REMINISCÊNCIAS

Outros contos.

Era uma tarde de outono, o dia havia sido quente, o sol que agora se recolhia majestoso, produzindo espetáculo inerrarável, colorindo o firmamento de todas as cores.
Costumeiramente no entardecer os amigos vizinhos, se reuniam à frente da casa, no passeio público, para tomar chimarrão e contar histórias, muitas delas inverdadeiras.
Nessa tarde, a conversa seguia animada, quando observei que se aproximava pessoa desconhecida que trazia no semblante tristeza, desânimo. Levantei do banco que estava sentado ainda com a cuia de chimarrão às mãos, interceptei-o, inquirindo-o e convidando-o a tomar um “mate”.
“Boa tarde.”
“Tudo bem? Como vai? Sente-se e tome um “mate” conosco.”
O então passante olhou-me, o semblante espremia tristeza, aflição, desânimo. Vinha numa marcha cadenciada, alheio ao resto do mundo. Parou, olhou a cuia de chimarrão em minhas mãos, mirou o banco que estava vago, balançou a cabeça concordando e sentou-se.
Suguei o mate até o fim, quando roncou ao final enchi a cuia com a água quente da chaleira própria para a mateada e ofereci ao ora visitante que aceitou incontinente.
Sentar e tomar mate juntamente, implica em possibilitar a inquisição sobre tudo o que aflige o convidado. Essa oportunidade de saber da vida dele não poderia ser desperdiçada. Inquiri-o:
“Então, mora aqui por perto? Está tudo bem?”
Olhou-me o cidadão convidado e, apertando os olhos disse:
“Não, hoje me aconteceu tudo o que não poderia acontecer: perdi tudo o que tinha, tudo o que mais amo.”
E continuou:
“Hoje pela manhã chegou um desconhecido lá em casa.”

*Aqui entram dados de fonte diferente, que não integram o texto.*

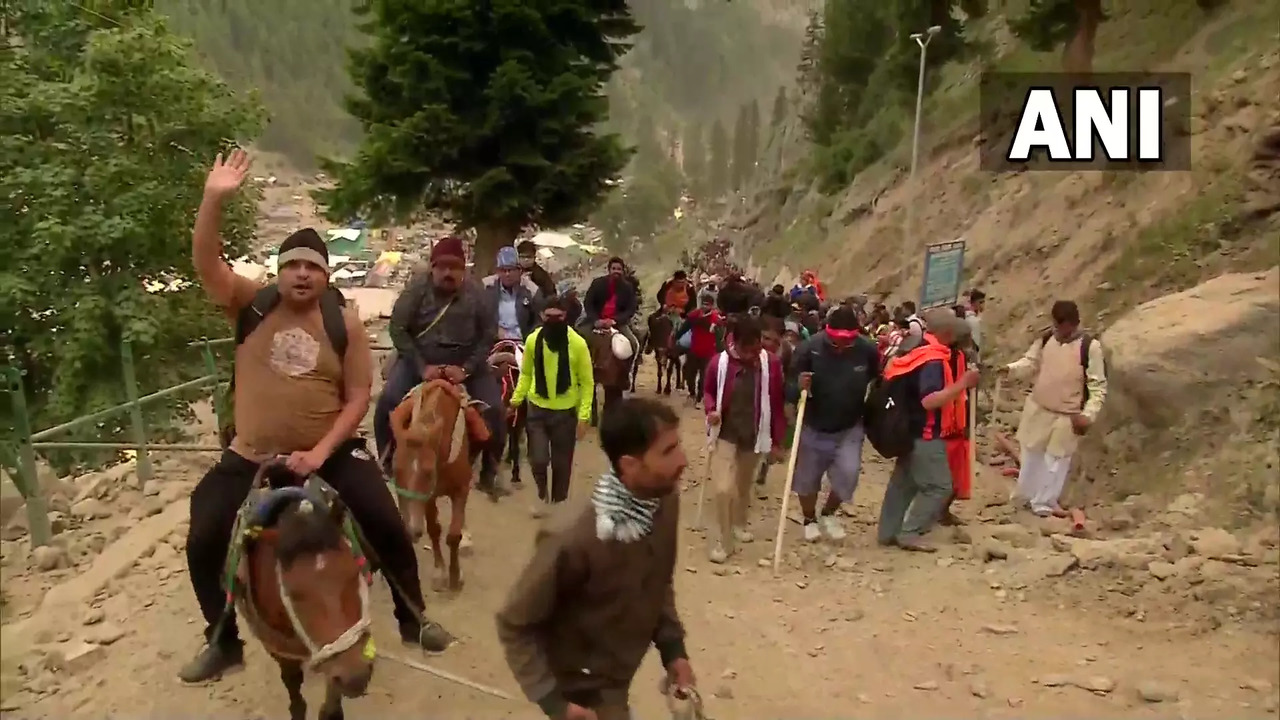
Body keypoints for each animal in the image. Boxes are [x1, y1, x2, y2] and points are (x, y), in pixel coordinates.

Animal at [386, 376, 486, 589]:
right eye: (396, 469)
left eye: (428, 472)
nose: (412, 530)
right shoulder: (428, 497)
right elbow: (434, 530)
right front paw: (440, 571)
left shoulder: (460, 490)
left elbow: (453, 535)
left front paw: (455, 575)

“Conversamos, mateamos, contamos causos.”
“Minha mulher serviu o almoço, almoçamos e no começo da tarde o desconhecido foi até a cocheira que tenho atrás da casa, pegou meu cavalo, animal de raça, de valor inestimável.”
“A minha cela de prata, os arreios, o cavalo, tudo o desconhecido se apropriou. Como era bonito meu cavalo…”
“E sob minhas vistas, montou no cavalo, minha mulher na garupa, galopou rua a baixo, fiquei vendo desaparecerem no horizonte.”
“Há coisa mais triste que isso?”
Fiquei sem saber o que dizer. Depois de algum tempo, comentei:
“Perder a mulher é muito triste, inconsolável.”
O visitante olhou-me, sugou o mate que roncou, devolveu-me a cuia, agradeceu e antes de se retirar disse:
“A mulher ele pode ficar, mas me devolva o cavalo.”
E foi-se embora, jamais o vi novamente.